*What needs to be done:*
In the data below, find the line that contains "X95272339Y-91588648D03*" and the line that contains "X163200000Y-77725000D03*". Copy both, plus every line between them, exactly.

(Image and design file data)
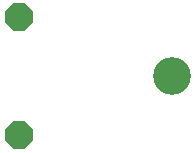
<source format=gbr>
%TF.GenerationSoftware,KiCad,Pcbnew,7.0.5*%
%TF.CreationDate,2024-02-24T17:46:26+01:00*%
%TF.ProjectId,ULHolder,554c486f-6c64-4657-922e-6b696361645f,rev?*%
%TF.SameCoordinates,Original*%
%TF.FileFunction,Soldermask,Bot*%
%TF.FilePolarity,Negative*%
%FSLAX46Y46*%
G04 Gerber Fmt 4.6, Leading zero omitted, Abs format (unit mm)*
G04 Created by KiCad (PCBNEW 7.0.5) date 2024-02-24 17:46:26*
%MOMM*%
%LPD*%
G01*
G04 APERTURE LIST*
G04 Aperture macros list*
%AMFreePoly0*
4,1,25,0.506863,1.161696,0.518986,1.151342,1.151342,0.518986,1.179849,0.463038,1.181100,0.447144,1.181100,-0.447144,1.161696,-0.506863,1.151342,-0.518986,0.518986,-1.151342,0.463038,-1.179849,0.447144,-1.181100,-0.447144,-1.181100,-0.506863,-1.161696,-0.518986,-1.151342,-1.151342,-0.518986,-1.179849,-0.463038,-1.181100,-0.447144,-1.181100,0.447144,-1.161696,0.506863,-1.151342,0.518986,
-0.518986,1.151342,-0.463038,1.179849,-0.447144,1.181100,0.447144,1.181100,0.506863,1.161696,0.506863,1.161696,$1*%
G04 Aperture macros list end*
%ADD10C,3.200000*%
%ADD11FreePoly0,0.000000*%
G04 APERTURE END LIST*
D10*
%TO.C,H1*%
X154022604Y-105003600D03*
%TD*%
D11*
%TO.C,LSP2*%
X141022604Y-110003600D03*
%TD*%
%TO.C,LSP1*%
X141022604Y-100003600D03*
%TD*%
M02*

</source>
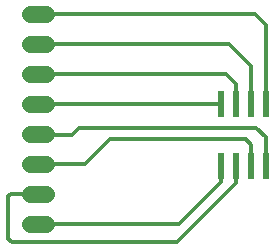
<source format=gbr>
G04 EAGLE Gerber RS-274X export*
G75*
%MOMM*%
%FSLAX34Y34*%
%LPD*%
%INTop Copper*%
%IPPOS*%
%AMOC8*
5,1,8,0,0,1.08239X$1,22.5*%
G01*
G04 Define Apertures*
%ADD10R,0.600000X2.200000*%
%ADD11C,1.422400*%
%ADD12C,0.304800*%
D10*
X213750Y107700D03*
X213750Y159700D03*
X201050Y107700D03*
X226450Y107700D03*
X239150Y107700D03*
X201050Y159700D03*
X226450Y159700D03*
X239150Y159700D03*
D11*
X53112Y58500D02*
X38888Y58500D01*
X38888Y83900D02*
X53112Y83900D01*
X53112Y109300D02*
X38888Y109300D01*
X38888Y134700D02*
X53112Y134700D01*
X53112Y160100D02*
X38888Y160100D01*
X38888Y210900D02*
X53112Y210900D01*
X53112Y185500D02*
X38888Y185500D01*
X38888Y236300D02*
X53112Y236300D01*
D12*
X201050Y107700D02*
X201050Y93700D01*
X165850Y58500D01*
X46000Y58500D01*
X213750Y93090D02*
X213750Y107700D01*
X213750Y93090D02*
X163661Y43000D01*
X24000Y43000D01*
X21000Y46000D01*
X21000Y82000D01*
X22900Y83900D01*
X46000Y83900D01*
X226450Y107700D02*
X226450Y125550D01*
X222000Y130000D01*
X107000Y130000D01*
X86000Y109000D01*
X46300Y109000D01*
X46000Y109300D01*
X239150Y107700D02*
X239150Y131850D01*
X231000Y140000D01*
X81000Y140000D01*
X75000Y134000D01*
X46700Y134000D01*
X46000Y134700D01*
X46000Y160100D02*
X200650Y160100D01*
X201050Y159700D01*
X205500Y185500D02*
X46000Y185500D01*
X205500Y185500D02*
X214000Y177000D01*
X214000Y159950D01*
X213750Y159700D01*
X208100Y210900D02*
X46000Y210900D01*
X208100Y210900D02*
X226450Y192550D01*
X226450Y159700D01*
X229700Y236300D02*
X46000Y236300D01*
X229700Y236300D02*
X239150Y226850D01*
X239150Y159700D01*
M02*

</source>
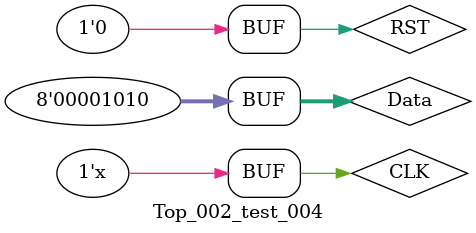
<source format=v>
`timescale 1ns / 1ps


module Top_002_test_004;

	// Inputs
	reg CLK;
	reg RST;
	reg [7:0] Data;

	// Outputs
	wire [7:0] Dis;
	wire [3:0] Cs;

	// Instantiate the Unit Under Test (UUT)
	Top_002 uut (
		.CLK(CLK), 
		.RST(RST), 
		.Data(Data), 
		.Dis(Dis), 
		.Cs(Cs)
	);

	initial begin
		// Initialize Inputs
		CLK = 0;
		RST = 0;
		Data = 10;

		// Wait 100 ns for global reset to finish
		#100;
        
		// Add stimulus here
	end
     
	always #5 CLK = !CLK;  
	
endmodule


</source>
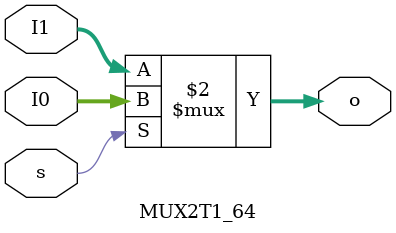
<source format=v>
`timescale 1ns / 1ps


module MUX2T1_64(
    input [63:0]I0,
    input [63:0]I1,
    input s,
    output reg [63:0]o
    );
    
    always @(*) begin
        o <= s ? I0 : I1;
        end
    
endmodule

</source>
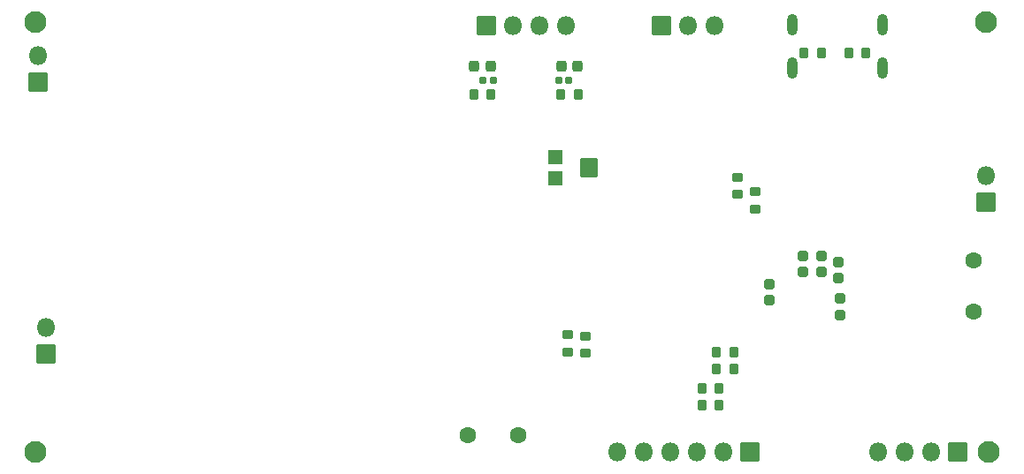
<source format=gbs>
G04 #@! TF.GenerationSoftware,KiCad,Pcbnew,7.0.7*
G04 #@! TF.CreationDate,2023-12-18T21:05:11-05:00*
G04 #@! TF.ProjectId,motor_board_pcb,6d6f746f-725f-4626-9f61-72645f706362,rev?*
G04 #@! TF.SameCoordinates,Original*
G04 #@! TF.FileFunction,Soldermask,Bot*
G04 #@! TF.FilePolarity,Negative*
%FSLAX46Y46*%
G04 Gerber Fmt 4.6, Leading zero omitted, Abs format (unit mm)*
G04 Created by KiCad (PCBNEW 7.0.7) date 2023-12-18 21:05:11*
%MOMM*%
%LPD*%
G01*
G04 APERTURE LIST*
G04 Aperture macros list*
%AMRoundRect*
0 Rectangle with rounded corners*
0 $1 Rounding radius*
0 $2 $3 $4 $5 $6 $7 $8 $9 X,Y pos of 4 corners*
0 Add a 4 corners polygon primitive as box body*
4,1,4,$2,$3,$4,$5,$6,$7,$8,$9,$2,$3,0*
0 Add four circle primitives for the rounded corners*
1,1,$1+$1,$2,$3*
1,1,$1+$1,$4,$5*
1,1,$1+$1,$6,$7*
1,1,$1+$1,$8,$9*
0 Add four rect primitives between the rounded corners*
20,1,$1+$1,$2,$3,$4,$5,0*
20,1,$1+$1,$4,$5,$6,$7,0*
20,1,$1+$1,$6,$7,$8,$9,0*
20,1,$1+$1,$8,$9,$2,$3,0*%
G04 Aperture macros list end*
%ADD10RoundRect,0.050000X0.850000X0.850000X-0.850000X0.850000X-0.850000X-0.850000X0.850000X-0.850000X0*%
%ADD11O,1.800000X1.800000*%
%ADD12C,1.600000*%
%ADD13C,2.100000*%
%ADD14RoundRect,0.050000X-0.850000X0.850000X-0.850000X-0.850000X0.850000X-0.850000X0.850000X0.850000X0*%
%ADD15O,1.000000X2.100000*%
%ADD16RoundRect,0.050000X0.850000X-0.850000X0.850000X0.850000X-0.850000X0.850000X-0.850000X-0.850000X0*%
%ADD17RoundRect,0.102000X-0.600000X-0.600000X0.600000X-0.600000X0.600000X0.600000X-0.600000X0.600000X0*%
%ADD18RoundRect,0.102000X0.750000X-0.800000X0.750000X0.800000X-0.750000X0.800000X-0.750000X-0.800000X0*%
%ADD19RoundRect,0.275000X0.250000X-0.225000X0.250000X0.225000X-0.250000X0.225000X-0.250000X-0.225000X0*%
%ADD20RoundRect,0.250000X0.275000X-0.200000X0.275000X0.200000X-0.275000X0.200000X-0.275000X-0.200000X0*%
%ADD21RoundRect,0.275000X-0.225000X-0.250000X0.225000X-0.250000X0.225000X0.250000X-0.225000X0.250000X0*%
%ADD22RoundRect,0.275000X0.225000X0.250000X-0.225000X0.250000X-0.225000X-0.250000X0.225000X-0.250000X0*%
%ADD23RoundRect,0.190000X-0.140000X-0.170000X0.140000X-0.170000X0.140000X0.170000X-0.140000X0.170000X0*%
%ADD24RoundRect,0.250000X0.200000X0.275000X-0.200000X0.275000X-0.200000X-0.275000X0.200000X-0.275000X0*%
%ADD25RoundRect,0.250000X-0.200000X-0.275000X0.200000X-0.275000X0.200000X0.275000X-0.200000X0.275000X0*%
%ADD26RoundRect,0.275000X-0.250000X0.225000X-0.250000X-0.225000X0.250000X-0.225000X0.250000X0.225000X0*%
%ADD27RoundRect,0.190000X0.140000X0.170000X-0.140000X0.170000X-0.140000X-0.170000X0.140000X-0.170000X0*%
G04 APERTURE END LIST*
D10*
X185290000Y-77075000D03*
D11*
X185290000Y-74535000D03*
D12*
X140500000Y-99400000D03*
X135620000Y-99400000D03*
D13*
X94250000Y-101000000D03*
D10*
X94500000Y-65525000D03*
D11*
X94500000Y-62985000D03*
D14*
X182550000Y-101000000D03*
D11*
X180010000Y-101000000D03*
X177470000Y-101000000D03*
X174930000Y-101000000D03*
D13*
X185500000Y-101000000D03*
X185250000Y-59750000D03*
X94250000Y-59750000D03*
D12*
X184100000Y-82650000D03*
X184100000Y-87530000D03*
D15*
X175365000Y-64180000D03*
X166715000Y-64180000D03*
X175365000Y-60000000D03*
X166715000Y-60000000D03*
D14*
X162650000Y-101000000D03*
D11*
X160110000Y-101000000D03*
X157570000Y-101000000D03*
X155030000Y-101000000D03*
X152490000Y-101000000D03*
X149950000Y-101000000D03*
D10*
X95272339Y-91588648D03*
D11*
X95272339Y-89048648D03*
D16*
X154225000Y-60100000D03*
D11*
X156765000Y-60100000D03*
X159305000Y-60100000D03*
D16*
X137400000Y-60100000D03*
D11*
X139940000Y-60100000D03*
X142480000Y-60100000D03*
X145020000Y-60100000D03*
D17*
X144005335Y-74750000D03*
D18*
X147255335Y-73750000D03*
D17*
X144005335Y-72750000D03*
D19*
X164500000Y-86475000D03*
X164500000Y-84925000D03*
D20*
X161500000Y-76325000D03*
X161500000Y-74675000D03*
D21*
X136275000Y-64050000D03*
X137825000Y-64050000D03*
D22*
X146175000Y-64000000D03*
X144625000Y-64000000D03*
D23*
X137120000Y-65400000D03*
X138080000Y-65400000D03*
D24*
X161131900Y-91479811D03*
X159481900Y-91479811D03*
D25*
X158075000Y-94900000D03*
X159725000Y-94900000D03*
D24*
X146225000Y-66700000D03*
X144575000Y-66700000D03*
D25*
X172115000Y-62750000D03*
X173765000Y-62750000D03*
D20*
X145206900Y-91443784D03*
X145206900Y-89793784D03*
X163200000Y-77725000D03*
X163200000Y-76075000D03*
D25*
X136225000Y-66750000D03*
X137875000Y-66750000D03*
X158075000Y-96500000D03*
X159725000Y-96500000D03*
D20*
X146906900Y-91543784D03*
X146906900Y-89893784D03*
D24*
X169515000Y-62780000D03*
X167865000Y-62780000D03*
D26*
X171100000Y-82825000D03*
X171100000Y-84375000D03*
D19*
X167750000Y-83775000D03*
X167750000Y-82225000D03*
D27*
X145330000Y-65350000D03*
X144370000Y-65350000D03*
D25*
X159481900Y-93079811D03*
X161131900Y-93079811D03*
D26*
X171300000Y-86325000D03*
X171300000Y-87875000D03*
D19*
X169500000Y-83775000D03*
X169500000Y-82225000D03*
M02*

</source>
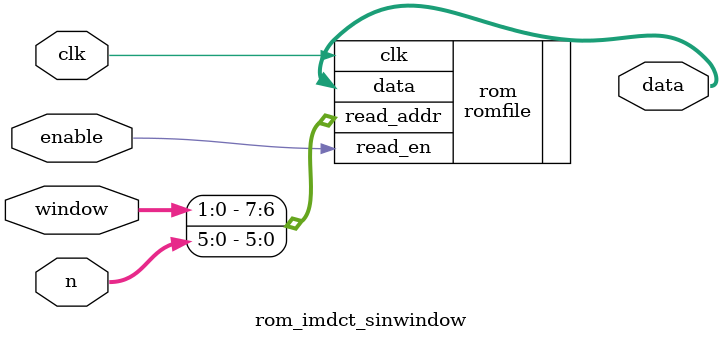
<source format=v>
`timescale 1ns / 1ps
`default_nettype none

module rom_imdct_sinwindow(
    input wire          clk,
	 input wire          enable,
	 input wire  [1:0]   window,
	 input wire  [5:0]   n,
    output wire [17:0]  data
    );

	romfile #(
		.ROM_WIDTH(18),
		.ROM_ADDR_BITS(8),
		.FILENAME("lookup_imdct_sinwindow.txt")
	) rom (
		.clk(clk),
		.read_en(enable),
		.read_addr({window, n}),
		.data(data)
	);
endmodule


</source>
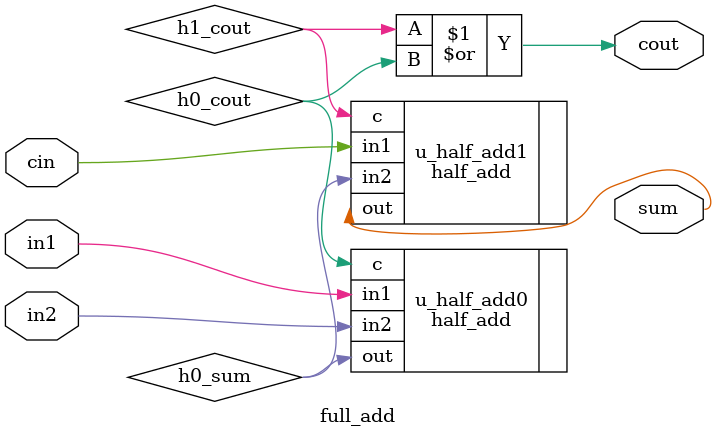
<source format=v>
module full_add(
	input		wire		in1,
	input		wire		in2,
	input		wire		cin,
	
	output	wire		cout,
	output	wire		sum
);

wire	h0_sum;
wire	h0_cout;
wire	h1_cout;

half_add u_half_add0(
	.in1(in1),
	.in2(in2),
	.out(h0_sum),
	.c(h0_cout)
);

half_add u_half_add1(
	.in1(cin),
	.in2(h0_sum),
	.out(sum),
	.c(h1_cout)
);

assign	cout = h1_cout | h0_cout;

endmodule

</source>
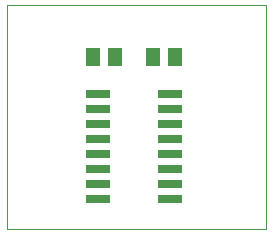
<source format=gtp>
G75*
%MOIN*%
%OFA0B0*%
%FSLAX24Y24*%
%IPPOS*%
%LPD*%
%AMOC8*
5,1,8,0,0,1.08239X$1,22.5*
%
%ADD10C,0.0000*%
%ADD11R,0.0800X0.0260*%
%ADD12R,0.0512X0.0591*%
D10*
X000100Y000100D02*
X000100Y007580D01*
X008761Y007580D01*
X008761Y000100D01*
X000100Y000100D01*
D11*
X003140Y001100D03*
X003140Y001600D03*
X003140Y002100D03*
X003140Y002600D03*
X003140Y003100D03*
X003140Y003600D03*
X003140Y004100D03*
X003140Y004600D03*
X005560Y004600D03*
X005560Y004100D03*
X005560Y003600D03*
X005560Y003100D03*
X005560Y002600D03*
X005560Y002100D03*
X005560Y001600D03*
X005560Y001100D03*
D12*
X005724Y005850D03*
X004976Y005850D03*
X003724Y005850D03*
X002976Y005850D03*
M02*

</source>
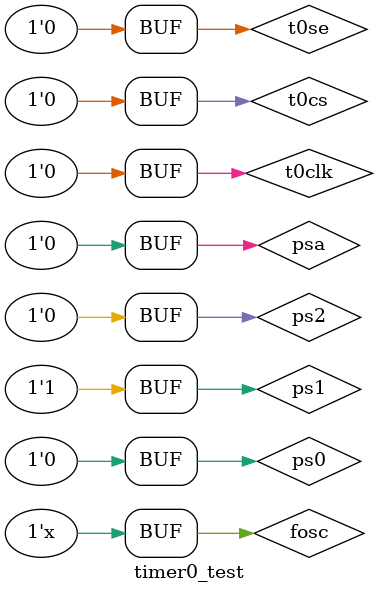
<source format=v>
`timescale 1ns / 1ps


module timer0_test;

	// Inputs
	reg ps2;
	reg ps1;
	reg ps0;
	reg psa;
	reg t0cs;
	reg t0se;
	reg t0clk;
	reg fosc;

	// Outputs
	wire [7:0] tmr0;
	wire overflow;

	// Instantiate the Unit Under Test (UUT)
	timer0 uut (
		.ps2(ps2), 
		.ps1(ps1), 
		.ps0(ps0), 
		.psa(psa), 
		.t0cs(t0cs), 
		.t0se(t0se), 
		.t0clk(t0clk), 
		.fosc(fosc), 
		.tmr0(tmr0), 
		.overflow(overflow)
	);

	initial begin
		// Initialize Inputs
		ps2 = 0;
		ps1 = 1;
		ps0 = 0;
		psa = 0;
		t0cs = 0;
		t0se = 0;
		t0clk = 0;
		fosc = 0;
	end
	always #25 fosc=~fosc;
      
endmodule


</source>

*Task answer:*
X95272339Y-91588648D03*
D11*
X95272339Y-89048648D03*
D16*
X154225000Y-60100000D03*
D11*
X156765000Y-60100000D03*
X159305000Y-60100000D03*
D16*
X137400000Y-60100000D03*
D11*
X139940000Y-60100000D03*
X142480000Y-60100000D03*
X145020000Y-60100000D03*
D17*
X144005335Y-74750000D03*
D18*
X147255335Y-73750000D03*
D17*
X144005335Y-72750000D03*
D19*
X164500000Y-86475000D03*
X164500000Y-84925000D03*
D20*
X161500000Y-76325000D03*
X161500000Y-74675000D03*
D21*
X136275000Y-64050000D03*
X137825000Y-64050000D03*
D22*
X146175000Y-64000000D03*
X144625000Y-64000000D03*
D23*
X137120000Y-65400000D03*
X138080000Y-65400000D03*
D24*
X161131900Y-91479811D03*
X159481900Y-91479811D03*
D25*
X158075000Y-94900000D03*
X159725000Y-94900000D03*
D24*
X146225000Y-66700000D03*
X144575000Y-66700000D03*
D25*
X172115000Y-62750000D03*
X173765000Y-62750000D03*
D20*
X145206900Y-91443784D03*
X145206900Y-89793784D03*
X163200000Y-77725000D03*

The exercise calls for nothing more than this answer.